Thanks to having sharpened my Francophone ears this morning by having read a passage aloud to my class from Henri Maspero’s La Chine Antique (1955), I just picked up on a Quebec radio report from Montreal with the following news. It was released this morning in Berlin:
Bombardier Transportation announced today that its Chinese joint venture, Bombardier Sifang (Qingdao) Transportation Ltd., has been selected by the Chinese Ministry of Railways (MOR) to supply 80 ZEFIRO 380 very high speed trains (1,120 cars) for the country’s rapidly growing high speed rail network. The contract, including 20 eight-car trainsets and 60 sixteen-car trainsets, is valued at an estimated 27.4 billion Chinese Renminbis ($4 billion US, 2.7 billion euros).[1] Bombardier’s share of the contract is estimated at 13.5 billion Chinese Renminbis, ($2 billion US, 1.3 billion euros).[1] The first train is scheduled for delivery in 2012 with final deliveries expected in 2014.
The new trainsets will be an integral part of an evolving high speed rail capability in China, which is developing more than 6,000 km of new high speed lines to create one of the most advanced high speed rail networks in the world.

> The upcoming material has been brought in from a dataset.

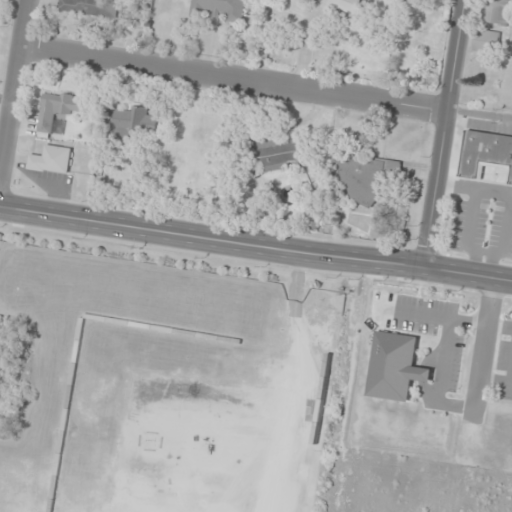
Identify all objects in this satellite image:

The trains, with maximum operating speeds of 380 kph, are based on Bombardier’s next-generation ZEFIRO high speed rail technology, and powered by a highly energy efficient BOMBARDIER MITRAC propulsion and control system.
William Anderson, a very sharp analyst of China’s foreign trade who was also involved in some intensive negotiations with Bombardier in Montreal before the company became entangled with the China trade, is sure to have some further information for me about this deal. (He is my uncle!) Suffice it to say, the rest of us in the U.S. are crying into our Thomas Friedman editorials.